## [Estratto della fonte]
----------------------------------------
La Volvo Way che circolava nel 2008 affermava dei valori (qualità, sicurezza e cura
dell’ambiente), delle pratiche (energia, passione e rispetto per la persona) e dei
codici di comportamento (orientamento al cliente, spirito d’azienda, dialogo
aperto, lavoro di squadra, diversità ecc.). La versione aggiornata della Volvo Way
che è stata pubblicata nel 2010 differisce sostanzialmente in alcuni punti dalla
versione precedente, dando maggior peso ai valori relazionali e lasciando “qualità”,
“sicurezza” e “cura dell'ambiente” sullo sfondo, come prerequisiti.
Al di là di queste differenze, ciò che l'azienda intende fare attraverso la Volvo Way è
un discorso di valore (credibile, motivante, rassicurante) sui propri valori, al fine di
dare un valore aggiunto (chiaro, riconoscibile e apprezzabile) al proprio brand e al
proprio business.

VALORI SULLA CARTA
Come accade per tutte le “Carte dei valori”, anche il valore della Volvo Way può
rimanere solo sulla carta oppure essere reale. Anche per Volvo è solo il
riconoscimento da parte della comunità di riferimento (i diversi stakeholders
interni ed esterni: collaboratori, clienti, fornitori, società civile, istituzioni ecc.) che
conferisce valore al suo discorso sui valori. La Volvo Way è quindi solo un pezzo di
carta se non viene ascoltato, discusso, condiviso, interrogato e messo in pratica
dalle persone.

Prendendo spunto dall'esperienza fatta nel format filosofico di Presenze, Volvo
Italia ha progettato, in collaborazione con Inspire, un processo di infiltrazione e di
appropriazione dei valori della Volvo Way nella vita quotidiana dei propri
stakeholder: clienti, fornitori e dipendenti.
----------------------------------------
## [Materiale estratto]

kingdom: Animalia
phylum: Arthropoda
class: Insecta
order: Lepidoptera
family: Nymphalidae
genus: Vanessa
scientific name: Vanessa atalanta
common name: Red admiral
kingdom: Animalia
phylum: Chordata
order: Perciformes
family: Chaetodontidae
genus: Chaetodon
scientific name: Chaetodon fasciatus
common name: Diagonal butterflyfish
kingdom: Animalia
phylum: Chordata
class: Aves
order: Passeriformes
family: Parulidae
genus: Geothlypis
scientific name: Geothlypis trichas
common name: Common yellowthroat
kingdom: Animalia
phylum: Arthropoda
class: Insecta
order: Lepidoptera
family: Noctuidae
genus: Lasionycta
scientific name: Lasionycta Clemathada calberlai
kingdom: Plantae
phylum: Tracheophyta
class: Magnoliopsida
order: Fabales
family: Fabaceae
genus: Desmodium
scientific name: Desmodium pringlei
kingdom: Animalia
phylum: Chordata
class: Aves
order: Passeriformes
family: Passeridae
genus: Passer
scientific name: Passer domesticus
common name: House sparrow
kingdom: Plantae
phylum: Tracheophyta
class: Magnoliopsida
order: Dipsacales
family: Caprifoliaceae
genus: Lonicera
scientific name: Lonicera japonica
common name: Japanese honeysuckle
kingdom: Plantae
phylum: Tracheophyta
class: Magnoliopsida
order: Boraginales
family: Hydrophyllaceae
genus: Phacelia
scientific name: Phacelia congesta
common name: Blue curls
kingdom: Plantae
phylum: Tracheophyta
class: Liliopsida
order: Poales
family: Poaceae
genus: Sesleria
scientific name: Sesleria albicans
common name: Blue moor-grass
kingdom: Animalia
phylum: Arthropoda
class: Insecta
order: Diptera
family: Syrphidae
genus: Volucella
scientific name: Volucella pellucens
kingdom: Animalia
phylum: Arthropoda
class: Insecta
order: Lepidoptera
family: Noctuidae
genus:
----------------------------------------
## [Elenco dei compiti]
[A] Estrai dal testo sulla Volvo Way il brano che inizia con "La Volvo Way che" e finisce con "proprio business.".
[B] Elenca i codici di comportamento che, secondo il testo sulla Volvo Way, la versione del 2008 affermava.
[C] Riassumi in due frasi il testo sulla Volvo Way.
Il materiale non serve per svolgere i compiti.

## [Risposte ai compiti]
[A]
La Volvo Way che circolava nel 2008 affermava dei valori (qualità, sicurezza e cura
dell’ambiente), delle pratiche (energia, passione e rispetto per la persona) e dei
codici di comportamento (orientamento al cliente, spirito d’azienda, dialogo
aperto, lavoro di squadra, diversità ecc.). La versione aggiornata della Volvo Way
che è stata pubblicata nel 2010 differisce sostanzialmente in alcuni punti dalla
versione precedente, dando maggior peso ai valori relazionali e lasciando “qualità”,
“sicurezza” e “cura dell'ambiente” sullo sfondo, come prerequisiti.
Al di là di queste differenze, ciò che l'azienda intende fare attraverso la Volvo Way è
un discorso di valore (credibile, motivante, rassicurante) sui propri valori, al fine di
dare un valore aggiunto (chiaro, riconoscibile e apprezzabile) al proprio brand e al
proprio business.

[B] orientamento al cliente, spirito d'azienda, dialogo aperto, lavoro di squadra, diversità

[C] La Volvo Way, che nel 2008 affermava valori, pratiche e codici di comportamento e che nel 2010 è stata aggiornata dando maggior peso ai valori relazionali, è per l'azienda un discorso sui propri valori che mira a dare valore aggiunto al brand e al business. Poiché una carta dei valori resta solo sulla carta se le persone non la condividono e non la mettono in pratica, Volvo Italia ha progettato con Inspire un processo per portarne i valori nella vita quotidiana di clienti, fornitori e dipendenti.